───── Text shown ─────

Cool Surfaces | Insulation Coatings | Thermal Info | Urban Heat

In the insulation world, spray foam is often promoted as the ultimate solution. It delivers high R-value per inch, excellent air sealing, and the ability to fill cavities and irregular surfaces.

Those are real advantages.

But when buildings, tanks, roofs, or containers are exposed to direct sunlight, a deeper question needs to be asked:

Are we controlling heat after it enters the structure, or before it enters at all?

That distinction separates traditional insulation systems like spray foam from surface heat-blocking technologies such as Super Therm®.

Understanding that difference changes how thermal performance should be evaluated.

The Real Driver of Heat: Solar Radiation

When sunlight hits a surface, the energy arrives in three forms:

  • 53% near-infrared heat
  • 44% visible light
  • 3% ultraviolet radiation

Most building materials absorb a significant portion of this energy. Steel roofs, metal containers, and industrial tanks can easily reach 70–80°C surface temperatures in full sun.

Once that happens, the structure itself becomes a heat source. The stored energy begins moving inward through:

  • radiation
  • conduction
  • convection

Traditional insulation systems focus on slowing heat after the material has already absorbed it.

That approach works, but it means the building is constantly fighting the heat load.

How Spray Foam Works

Spray polyurethane foam is a powerful air-sealing insulation system.

When applied correctly it provides:

  • strong air barrier performance
  • moisture resistance
  • high R-value per inch
  • reduced air infiltration

Closed-cell spray foam also adds structural stiffness and helps control condensation in some assemblies.

But spray foam works inside the building assembly.

The heat pathway typically looks like this:

  1. Sun hits the outer surface
  2. The surface absorbs solar radiation
  3. The material temperature rises dramatically
  4. Heat begins moving inward
  5. Spray foam slows the heat transfer

In other words, the outer surface still absorbs the full solar load. Spray foam simply slows how fast that heat reaches the interior.

───── The data ─────

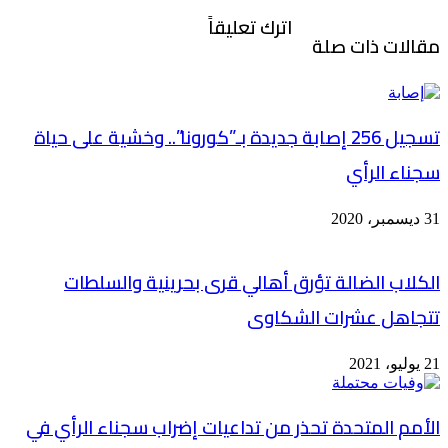
اترك تعليقاً
مقالات ذات صلة
تسجيل 256 إصابة جديدة بـ”كورونا”.. وخشية على حياة
سجناء الرأي
31 ديسمبر، 2020
الكلاب الضالة تؤرق أهالي قرى بحرينية والسلطات
تتجاهل عشرات الشكاوى
21 يوليو، 2021
الأمم المتحدة تحذر من تداعيات إضراب سجناء الرأي في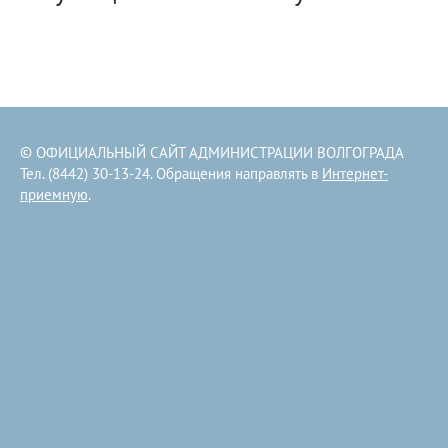
© ОФИЦИАЛЬНЫЙ САЙТ АДМИНИСТРАЦИИ ВОЛГОГРАДА
Тел. (8442) 30-13-24. Обращения направлять в
Интернет-
приемную
.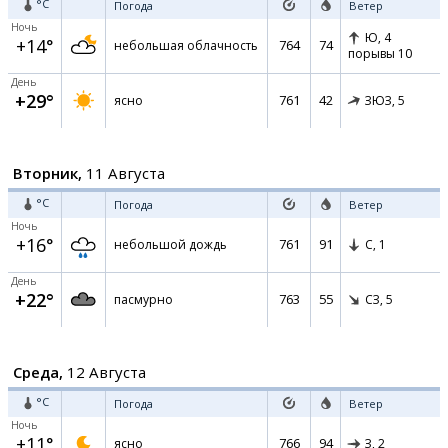
°C
Погода
Ветер
Ночь
Ю,
4
+14°
764
74
небольшая облачность
порывы 10
День
+29°
761
42
ясно
ЗЮЗ,
5
Вторник,
11 Августа
°C
Погода
Ветер
Ночь
+16°
761
91
небольшой дождь
С,
1
День
+22°
763
55
пасмурно
СЗ,
5
Среда,
12 Августа
°C
Погода
Ветер
Ночь
+11°
766
94
ясно
З,
2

─────

- Task description
Continue the piece on spray foam and solar heat from its final sentence, carrying on in the same voice.

- Result of the exercise
This is why R-value dominates insulation discussions.

The Limits of R-Value

R-value measures resistance to conductive heat flow through a material.

What it does not measure is how much heat the structure absorbed in the first place.

For sun-exposed buildings and industrial assets, the biggest heat driver is often solar radiation striking the surface.

If a roof or wall absorbs large amounts of solar energy, insulation inside the assembly must constantly fight that heat load.

Two systems with similar R-values can therefore perform very differently depending on how their surfaces behave under sunlight.

Surface behaviour matters.

How Super Therm® Works

Super Therm® approaches the problem from the opposite direction.

Instead of relying on thickness to resist heat flow, it manages solar heat behaviour at the surface.

The coating works through a combination of thermophysical properties including:

  • high solar reflectivity
  • strong infrared heat blocking
  • high emissivity
  • low thermal diffusivity
  • multi-ceramic compound structure

Together these properties create a surface that reflects and emits much of the incoming solar energy before it can be absorbed by the substrate.

This reduces the temperature rise of the underlying material.

Surface Control vs Internal Resistance

The difference between the two approaches is straightforward.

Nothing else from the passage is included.